- [What to produce]
Print the records below exactly as they appear. Omit all pictures.
┌──
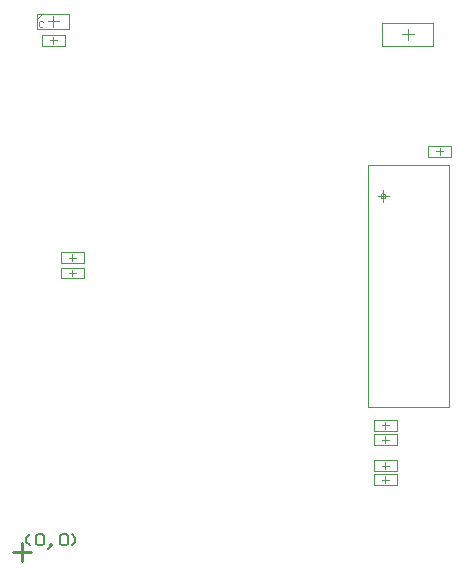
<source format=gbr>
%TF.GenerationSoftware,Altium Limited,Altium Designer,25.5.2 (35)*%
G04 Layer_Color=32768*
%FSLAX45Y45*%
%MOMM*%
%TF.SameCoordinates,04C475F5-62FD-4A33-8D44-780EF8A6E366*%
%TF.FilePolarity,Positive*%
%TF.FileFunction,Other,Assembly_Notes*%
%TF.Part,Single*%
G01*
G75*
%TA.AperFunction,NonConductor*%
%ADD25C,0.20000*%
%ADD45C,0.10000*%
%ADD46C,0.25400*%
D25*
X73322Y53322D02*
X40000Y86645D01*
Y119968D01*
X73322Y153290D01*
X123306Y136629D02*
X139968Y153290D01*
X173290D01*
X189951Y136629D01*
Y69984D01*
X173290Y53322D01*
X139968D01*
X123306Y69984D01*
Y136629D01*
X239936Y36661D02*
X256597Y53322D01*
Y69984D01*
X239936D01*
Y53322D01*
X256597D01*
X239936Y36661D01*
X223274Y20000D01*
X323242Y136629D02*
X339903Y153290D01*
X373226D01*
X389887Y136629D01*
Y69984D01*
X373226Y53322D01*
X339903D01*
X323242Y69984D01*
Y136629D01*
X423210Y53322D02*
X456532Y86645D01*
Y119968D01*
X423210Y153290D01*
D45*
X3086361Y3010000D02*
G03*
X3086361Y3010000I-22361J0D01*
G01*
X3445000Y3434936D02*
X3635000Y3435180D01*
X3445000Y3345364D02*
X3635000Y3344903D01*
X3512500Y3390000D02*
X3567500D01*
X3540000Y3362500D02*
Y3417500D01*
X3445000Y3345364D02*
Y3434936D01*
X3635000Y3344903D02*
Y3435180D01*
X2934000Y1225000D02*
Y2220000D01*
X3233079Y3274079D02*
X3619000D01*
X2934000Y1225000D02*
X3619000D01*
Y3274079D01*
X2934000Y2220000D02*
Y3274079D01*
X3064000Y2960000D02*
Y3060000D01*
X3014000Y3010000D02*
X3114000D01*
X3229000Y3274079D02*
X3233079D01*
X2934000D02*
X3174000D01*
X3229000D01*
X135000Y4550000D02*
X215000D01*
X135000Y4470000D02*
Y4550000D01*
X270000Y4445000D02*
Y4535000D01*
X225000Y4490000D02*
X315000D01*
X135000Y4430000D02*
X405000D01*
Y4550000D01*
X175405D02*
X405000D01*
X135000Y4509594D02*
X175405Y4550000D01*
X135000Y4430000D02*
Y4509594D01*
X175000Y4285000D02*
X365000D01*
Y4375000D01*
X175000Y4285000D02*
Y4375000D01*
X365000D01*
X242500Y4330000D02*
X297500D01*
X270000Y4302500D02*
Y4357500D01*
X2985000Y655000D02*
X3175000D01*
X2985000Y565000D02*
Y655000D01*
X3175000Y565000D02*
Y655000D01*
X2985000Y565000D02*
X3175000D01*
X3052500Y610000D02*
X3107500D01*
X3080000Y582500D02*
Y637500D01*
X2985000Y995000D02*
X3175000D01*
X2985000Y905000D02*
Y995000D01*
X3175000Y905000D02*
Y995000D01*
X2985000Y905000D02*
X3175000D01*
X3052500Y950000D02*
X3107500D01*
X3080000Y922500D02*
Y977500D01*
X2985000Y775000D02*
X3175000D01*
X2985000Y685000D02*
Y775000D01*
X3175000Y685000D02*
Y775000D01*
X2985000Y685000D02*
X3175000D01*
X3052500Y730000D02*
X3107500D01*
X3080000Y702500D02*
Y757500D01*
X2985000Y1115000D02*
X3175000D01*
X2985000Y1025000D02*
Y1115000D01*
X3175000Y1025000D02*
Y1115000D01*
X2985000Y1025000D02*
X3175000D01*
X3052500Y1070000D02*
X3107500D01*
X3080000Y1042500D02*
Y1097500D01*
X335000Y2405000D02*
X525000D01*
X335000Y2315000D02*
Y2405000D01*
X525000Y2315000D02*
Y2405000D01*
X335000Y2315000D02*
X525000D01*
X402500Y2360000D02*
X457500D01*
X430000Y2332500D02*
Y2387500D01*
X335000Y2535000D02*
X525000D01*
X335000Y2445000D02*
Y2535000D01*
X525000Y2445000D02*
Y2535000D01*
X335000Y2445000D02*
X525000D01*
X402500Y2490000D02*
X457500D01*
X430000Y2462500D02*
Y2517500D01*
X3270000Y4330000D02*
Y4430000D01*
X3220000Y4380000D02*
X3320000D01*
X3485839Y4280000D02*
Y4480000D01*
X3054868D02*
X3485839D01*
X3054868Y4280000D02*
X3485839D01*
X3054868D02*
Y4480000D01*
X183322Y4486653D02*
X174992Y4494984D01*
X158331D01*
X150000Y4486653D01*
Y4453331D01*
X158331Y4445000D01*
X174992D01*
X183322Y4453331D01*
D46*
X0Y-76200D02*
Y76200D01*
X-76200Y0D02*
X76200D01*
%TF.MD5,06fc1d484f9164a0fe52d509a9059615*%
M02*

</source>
└──
- [Exercise solution]
<source format=gbr>
%TF.GenerationSoftware,Altium Limited,Altium Designer,25.5.2 (35)*%
G04 Layer_Color=32768*
%FSLAX45Y45*%
%MOMM*%
%TF.SameCoordinates,04C475F5-62FD-4A33-8D44-780EF8A6E366*%
%TF.FilePolarity,Positive*%
%TF.FileFunction,Other,Assembly_Notes*%
%TF.Part,Single*%
G01*
G75*
%TA.AperFunction,NonConductor*%
%ADD25C,0.20000*%
%ADD45C,0.10000*%
%ADD46C,0.25400*%
D25*
X73322Y53322D02*
X40000Y86645D01*
Y119968D01*
X73322Y153290D01*
X123306Y136629D02*
X139968Y153290D01*
X173290D01*
X189951Y136629D01*
Y69984D01*
X173290Y53322D01*
X139968D01*
X123306Y69984D01*
Y136629D01*
X239936Y36661D02*
X256597Y53322D01*
Y69984D01*
X239936D01*
Y53322D01*
X256597D01*
X239936Y36661D01*
X223274Y20000D01*
X323242Y136629D02*
X339903Y153290D01*
X373226D01*
X389887Y136629D01*
Y69984D01*
X373226Y53322D01*
X339903D01*
X323242Y69984D01*
Y136629D01*
X423210Y53322D02*
X456532Y86645D01*
Y119968D01*
X423210Y153290D01*
D45*
X3086361Y3010000D02*
G03*
X3086361Y3010000I-22361J0D01*
G01*
X3445000Y3434936D02*
X3635000Y3435180D01*
X3445000Y3345364D02*
X3635000Y3344903D01*
X3512500Y3390000D02*
X3567500D01*
X3540000Y3362500D02*
Y3417500D01*
X3445000Y3345364D02*
Y3434936D01*
X3635000Y3344903D02*
Y3435180D01*
X2934000Y1225000D02*
Y2220000D01*
X3233079Y3274079D02*
X3619000D01*
X2934000Y1225000D02*
X3619000D01*
Y3274079D01*
X2934000Y2220000D02*
Y3274079D01*
X3064000Y2960000D02*
Y3060000D01*
X3014000Y3010000D02*
X3114000D01*
X3229000Y3274079D02*
X3233079D01*
X2934000D02*
X3174000D01*
X3229000D01*
X135000Y4550000D02*
X215000D01*
X135000Y4470000D02*
Y4550000D01*
X270000Y4445000D02*
Y4535000D01*
X225000Y4490000D02*
X315000D01*
X135000Y4430000D02*
X405000D01*
Y4550000D01*
X175405D02*
X405000D01*
X135000Y4509594D02*
X175405Y4550000D01*
X135000Y4430000D02*
Y4509594D01*
X175000Y4285000D02*
X365000D01*
Y4375000D01*
X175000Y4285000D02*
Y4375000D01*
X365000D01*
X242500Y4330000D02*
X297500D01*
X270000Y4302500D02*
Y4357500D01*
X2985000Y655000D02*
X3175000D01*
X2985000Y565000D02*
Y655000D01*
X3175000Y565000D02*
Y655000D01*
X2985000Y565000D02*
X3175000D01*
X3052500Y610000D02*
X3107500D01*
X3080000Y582500D02*
Y637500D01*
X2985000Y995000D02*
X3175000D01*
X2985000Y905000D02*
Y995000D01*
X3175000Y905000D02*
Y995000D01*
X2985000Y905000D02*
X3175000D01*
X3052500Y950000D02*
X3107500D01*
X3080000Y922500D02*
Y977500D01*
X2985000Y775000D02*
X3175000D01*
X2985000Y685000D02*
Y775000D01*
X3175000Y685000D02*
Y775000D01*
X2985000Y685000D02*
X3175000D01*
X3052500Y730000D02*
X3107500D01*
X3080000Y702500D02*
Y757500D01*
X2985000Y1115000D02*
X3175000D01*
X2985000Y1025000D02*
Y1115000D01*
X3175000Y1025000D02*
Y1115000D01*
X2985000Y1025000D02*
X3175000D01*
X3052500Y1070000D02*
X3107500D01*
X3080000Y1042500D02*
Y1097500D01*
X335000Y2405000D02*
X525000D01*
X335000Y2315000D02*
Y2405000D01*
X525000Y2315000D02*
Y2405000D01*
X335000Y2315000D02*
X525000D01*
X402500Y2360000D02*
X457500D01*
X430000Y2332500D02*
Y2387500D01*
X335000Y2535000D02*
X525000D01*
X335000Y2445000D02*
Y2535000D01*
X525000Y2445000D02*
Y2535000D01*
X335000Y2445000D02*
X525000D01*
X402500Y2490000D02*
X457500D01*
X430000Y2462500D02*
Y2517500D01*
X3270000Y4330000D02*
Y4430000D01*
X3220000Y4380000D02*
X3320000D01*
X3485839Y4280000D02*
Y4480000D01*
X3054868D02*
X3485839D01*
X3054868Y4280000D02*
X3485839D01*
X3054868D02*
Y4480000D01*
X183322Y4486653D02*
X174992Y4494984D01*
X158331D01*
X150000Y4486653D01*
Y4453331D01*
X158331Y4445000D01*
X174992D01*
X183322Y4453331D01*
D46*
X0Y-76200D02*
Y76200D01*
X-76200Y0D02*
X76200D01*
%TF.MD5,06fc1d484f9164a0fe52d509a9059615*%
M02*

</source>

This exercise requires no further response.